Assignment :: Show each line from the records below in which the word "name" occurs.

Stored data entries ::

┌──

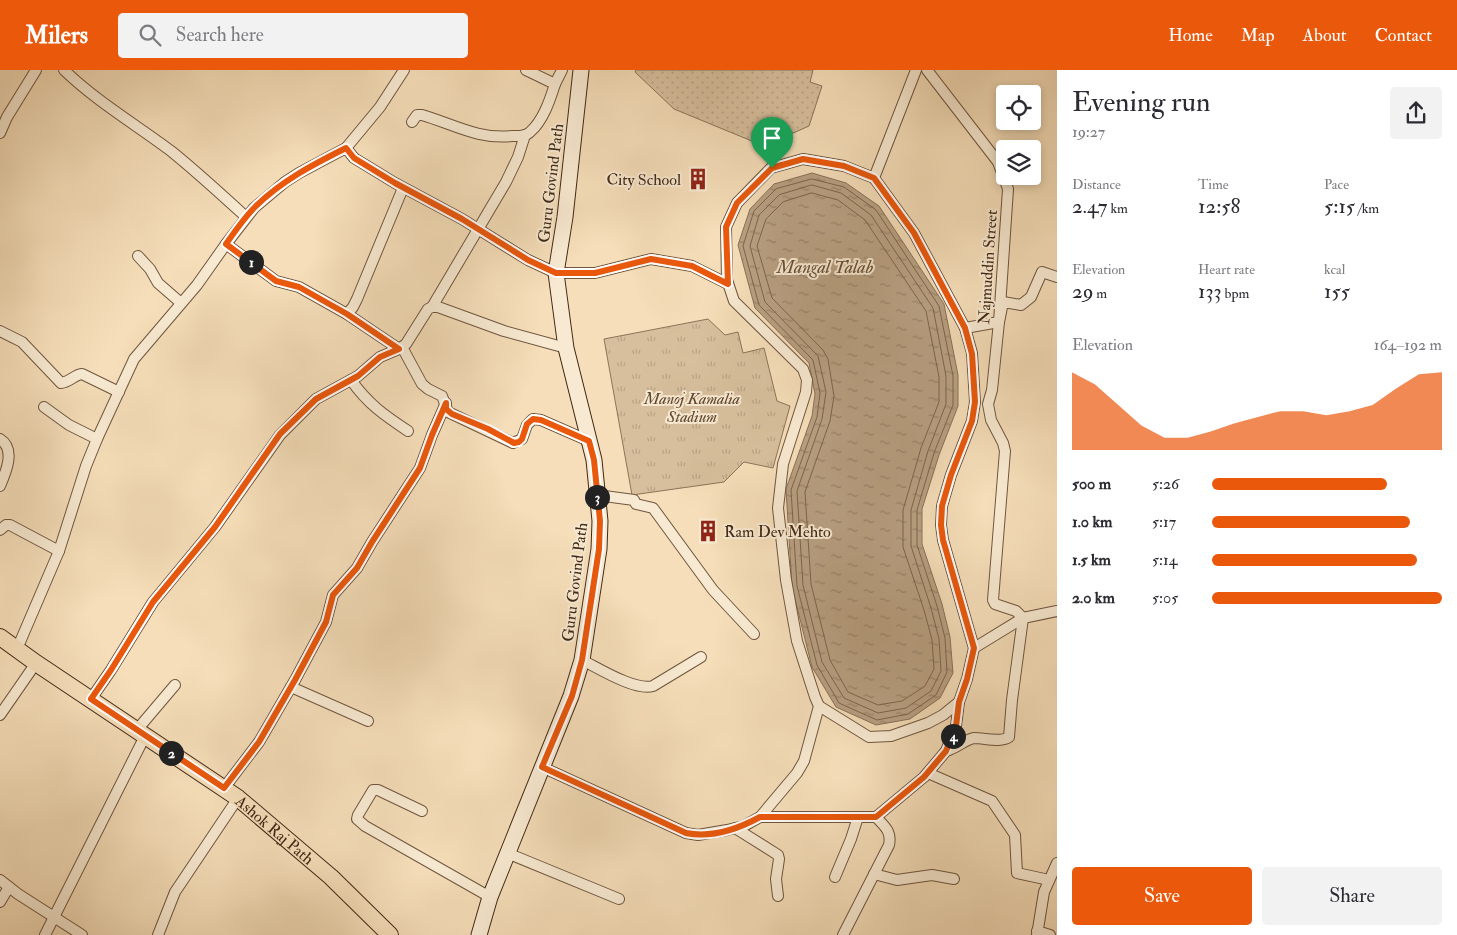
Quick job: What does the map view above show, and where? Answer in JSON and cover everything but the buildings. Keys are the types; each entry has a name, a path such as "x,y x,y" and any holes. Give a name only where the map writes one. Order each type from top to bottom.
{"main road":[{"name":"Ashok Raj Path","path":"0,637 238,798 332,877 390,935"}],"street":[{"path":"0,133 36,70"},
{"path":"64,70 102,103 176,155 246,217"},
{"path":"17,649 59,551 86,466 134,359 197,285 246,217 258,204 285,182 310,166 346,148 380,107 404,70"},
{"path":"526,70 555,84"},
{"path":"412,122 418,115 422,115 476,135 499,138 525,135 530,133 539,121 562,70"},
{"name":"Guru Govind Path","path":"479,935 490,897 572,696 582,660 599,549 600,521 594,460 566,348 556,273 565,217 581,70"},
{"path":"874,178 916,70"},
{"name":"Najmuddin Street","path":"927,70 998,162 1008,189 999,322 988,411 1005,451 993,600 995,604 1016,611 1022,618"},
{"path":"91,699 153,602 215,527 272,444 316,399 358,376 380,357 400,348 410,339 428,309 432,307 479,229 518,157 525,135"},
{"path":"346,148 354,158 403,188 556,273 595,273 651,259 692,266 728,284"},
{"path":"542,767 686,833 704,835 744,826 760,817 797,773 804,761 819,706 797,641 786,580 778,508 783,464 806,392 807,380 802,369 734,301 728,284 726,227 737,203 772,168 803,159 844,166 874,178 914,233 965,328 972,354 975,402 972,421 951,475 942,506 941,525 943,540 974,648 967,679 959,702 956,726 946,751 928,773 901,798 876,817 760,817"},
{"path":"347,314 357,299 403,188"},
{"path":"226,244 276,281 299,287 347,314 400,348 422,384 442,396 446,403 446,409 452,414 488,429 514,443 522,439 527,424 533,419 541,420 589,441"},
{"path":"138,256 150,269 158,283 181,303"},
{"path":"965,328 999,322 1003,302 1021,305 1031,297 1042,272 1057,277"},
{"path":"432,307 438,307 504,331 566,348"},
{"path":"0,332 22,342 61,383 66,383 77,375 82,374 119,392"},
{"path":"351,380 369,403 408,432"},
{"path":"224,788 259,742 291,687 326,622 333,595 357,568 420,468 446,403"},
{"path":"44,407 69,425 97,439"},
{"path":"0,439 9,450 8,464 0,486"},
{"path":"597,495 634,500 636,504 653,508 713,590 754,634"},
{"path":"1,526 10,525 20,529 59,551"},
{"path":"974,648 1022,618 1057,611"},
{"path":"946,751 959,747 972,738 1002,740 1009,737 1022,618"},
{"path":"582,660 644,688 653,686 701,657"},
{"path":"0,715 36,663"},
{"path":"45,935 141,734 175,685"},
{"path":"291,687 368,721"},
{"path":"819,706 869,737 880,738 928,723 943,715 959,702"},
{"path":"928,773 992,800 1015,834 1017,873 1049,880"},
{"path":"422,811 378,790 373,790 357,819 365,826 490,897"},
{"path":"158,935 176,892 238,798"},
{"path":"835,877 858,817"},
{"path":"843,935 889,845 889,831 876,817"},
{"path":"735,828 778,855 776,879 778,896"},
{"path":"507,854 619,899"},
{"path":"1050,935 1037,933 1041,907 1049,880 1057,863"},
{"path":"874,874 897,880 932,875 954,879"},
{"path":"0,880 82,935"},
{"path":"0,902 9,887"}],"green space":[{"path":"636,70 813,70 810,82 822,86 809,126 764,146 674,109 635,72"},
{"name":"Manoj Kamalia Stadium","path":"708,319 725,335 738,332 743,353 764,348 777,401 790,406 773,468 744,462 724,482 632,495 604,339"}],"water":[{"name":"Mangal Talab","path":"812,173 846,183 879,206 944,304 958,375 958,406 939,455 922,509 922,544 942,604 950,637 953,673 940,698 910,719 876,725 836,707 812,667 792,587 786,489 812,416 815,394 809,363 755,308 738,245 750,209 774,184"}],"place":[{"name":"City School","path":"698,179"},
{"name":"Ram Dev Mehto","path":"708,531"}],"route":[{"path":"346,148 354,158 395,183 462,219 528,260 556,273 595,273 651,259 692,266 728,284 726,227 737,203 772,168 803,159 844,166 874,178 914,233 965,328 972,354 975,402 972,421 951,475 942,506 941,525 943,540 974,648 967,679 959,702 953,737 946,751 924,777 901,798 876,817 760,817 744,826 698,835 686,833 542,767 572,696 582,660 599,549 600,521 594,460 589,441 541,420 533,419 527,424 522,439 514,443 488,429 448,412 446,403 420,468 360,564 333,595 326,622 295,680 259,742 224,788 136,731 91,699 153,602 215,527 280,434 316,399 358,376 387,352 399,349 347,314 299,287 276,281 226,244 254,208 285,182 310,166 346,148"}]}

└──

Task solution ::
Quick job: What does the map view above show, and where? Answer in JSON and cover everything but the buildings. Keys are the types; each entry has a name, a path such as "x,y x,y" and any holes. Give a name only where the map writes one. Order each type from top to bottom.
{"main road":[{"name":"Ashok Raj Path","path":"0,637 238,798 332,877 390,935"}],"street":[{"path":"0,133 36,70"},
{"name":"Guru Govind Path","path":"479,935 490,897 572,696 582,660 599,549 600,521 594,460 566,348 556,273 565,217 581,70"},
{"name":"Najmuddin Street","path":"927,70 998,162 1008,189 999,322 988,411 1005,451 993,600 995,604 1016,611 1022,618"},
{"name":"Manoj Kamalia Stadium","path":"708,319 725,335 738,332 743,353 764,348 777,401 790,406 773,468 744,462 724,482 632,495 604,339"}],"water":[{"name":"Mangal Talab","path":"812,173 846,183 879,206 944,304 958,375 958,406 939,455 922,509 922,544 942,604 950,637 953,673 940,698 910,719 876,725 836,707 812,667 792,587 786,489 812,416 815,394 809,363 755,308 738,245 750,209 774,184"}],"place":[{"name":"City School","path":"698,179"},
{"name":"Ram Dev Mehto","path":"708,531"}],"route":[{"path":"346,148 354,158 395,183 462,219 528,260 556,273 595,273 651,259 692,266 728,284 726,227 737,203 772,168 803,159 844,166 874,178 914,233 965,328 972,354 975,402 972,421 951,475 942,506 941,525 943,540 974,648 967,679 959,702 953,737 946,751 924,777 901,798 876,817 760,817 744,826 698,835 686,833 542,767 572,696 582,660 599,549 600,521 594,460 589,441 541,420 533,419 527,424 522,439 514,443 488,429 448,412 446,403 420,468 360,564 333,595 326,622 295,680 259,742 224,788 136,731 91,699 153,602 215,527 280,434 316,399 358,376 387,352 399,349 347,314 299,287 276,281 226,244 254,208 285,182 310,166 346,148"}]}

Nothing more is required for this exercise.